4. If what we were is not eternal, is disposed of, if memory and consciousness don’t survive death what is the “Life” and “Energy” that somehow continue and more one and determine what will happen next? What exactly is it that “happens next”?
5. It’s tragic that memory and consciousness don’t survive death given the actually very brief amount of time we spend “building and inhabiting them”. but then in light of eternity, maybe not. Maybe not what? What does this have to do with eternity and what is the we that “builds and inhabits” memory and consciousness? Is it some homunculous outside of memory and consciousness? Is it the Life and Energy which are really not us, but I guess are us?

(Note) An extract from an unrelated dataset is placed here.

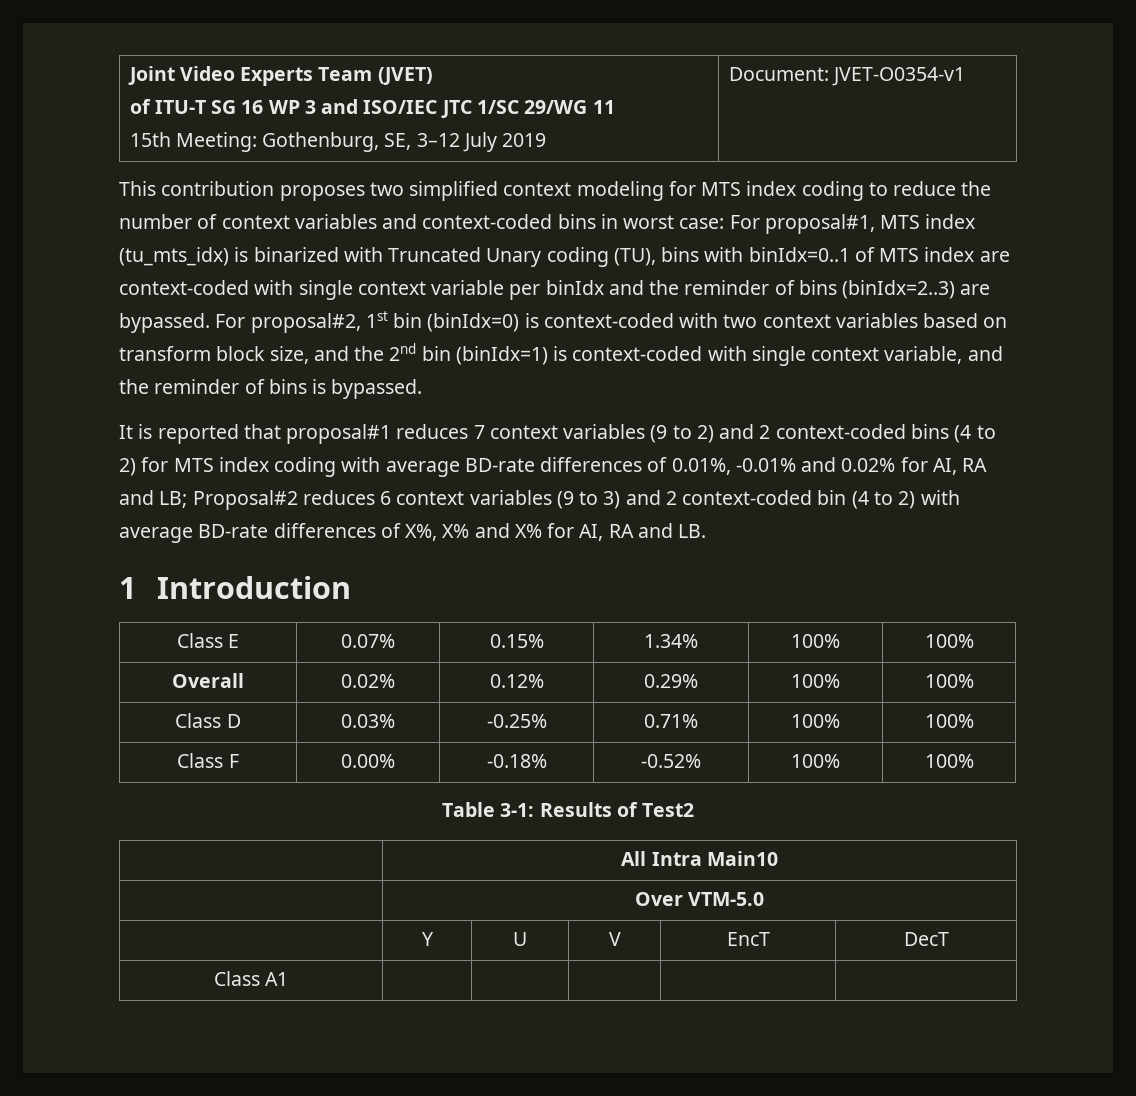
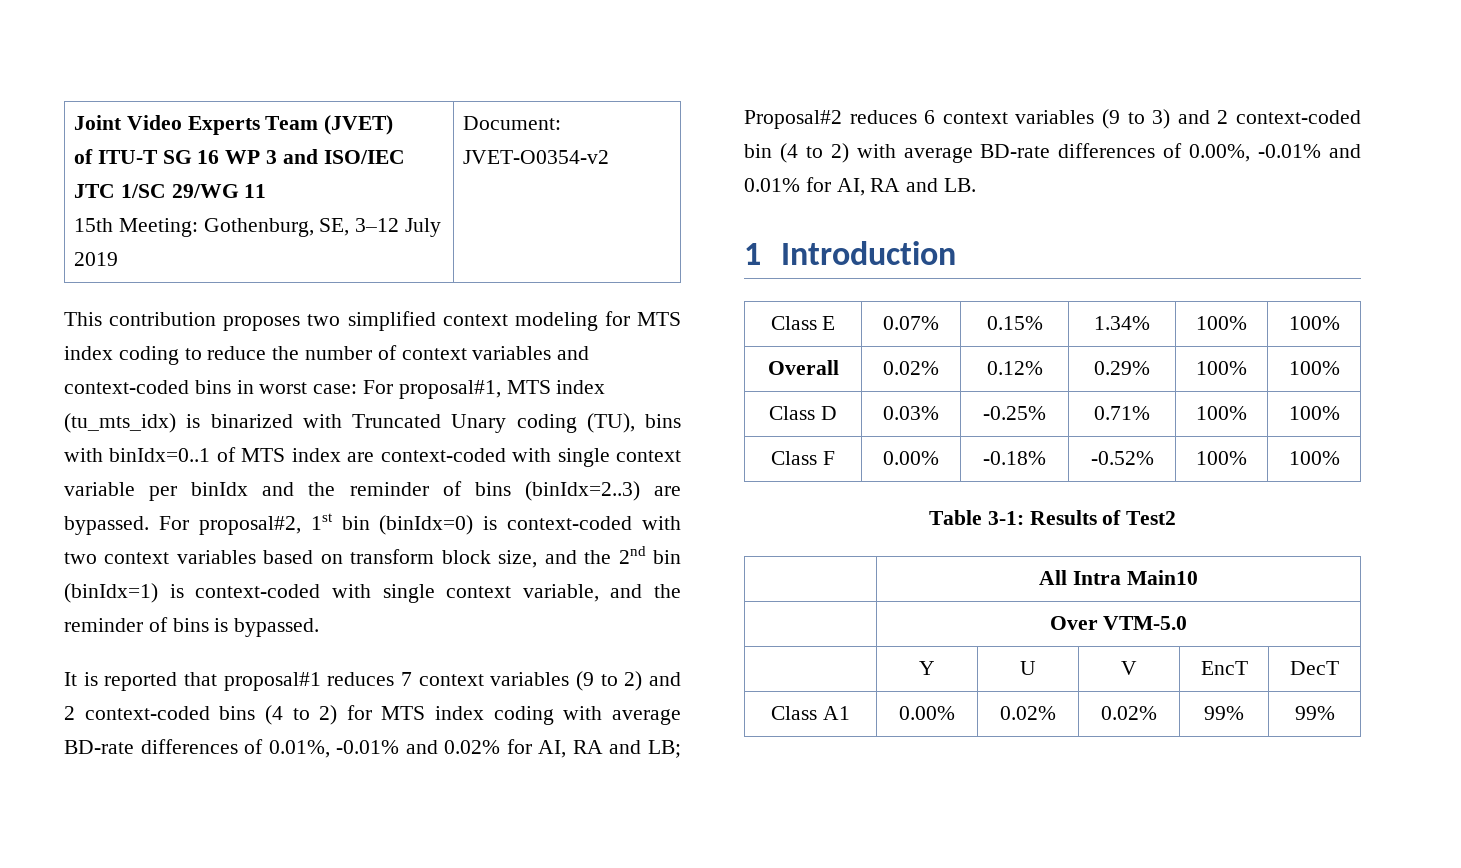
[831,67,965,86] JVET-O0354-v1 -> [463,150,610,164] JVET-O0354-v2
[405,523,542,541] X%, X% and X% -> [1189,144,1361,162] [744,178,800,192] 0.00%, -0.01% and 0.01%
(289, 979) | | | | -> [899,706,955,720] [1000,706,1056,720] [1101,706,1157,720] [1204,706,1244,720] [1294,706,1335,720] 0.00% | 0.02% | 0.02% | 99% | 99%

6. The universe, the fabric of space and time, is onion shaped and, I presume layered and round and endless and continuous and not linear.
7. We are finite creatures even though part of what we are continues and goes on to what is next, which he never defines.
This is just one example of hopeless pseudo profound drivel that people spout when they address the BIG questions. notice that while he begins with “I believe” which apparently allows him to say virtually ANYTHING without any evidence, argumentation or even an attempt at clarity, he is still making truth claims. In fact any attempt at eliciting any clarity will be met with two gambits.
The first is the “finger pointing at the moon” gambit. Since all of this is so profound and is beyond the realm of reason or discursive thought, clarity is just not possible. Somehow this lack or clarity is considered an further indication of it’s profundity. The second is the shrug and smug gambit. Since he’s not trying to convince anyone and it’s just what he believes, he can make whatever truth claims he likes without any support at all and still smugly smile knowingly implying “one day you just might understand”. In the meantime he’ll continue to spout this sort of drivel as if he is saying something about reality that even attempts to make any sense at all. Like the first gambit, this gambit is also seen as an indication of profound understanding and truth since there is no attempt to convince. “Just go find out for yourself, then you’ll know like I do”.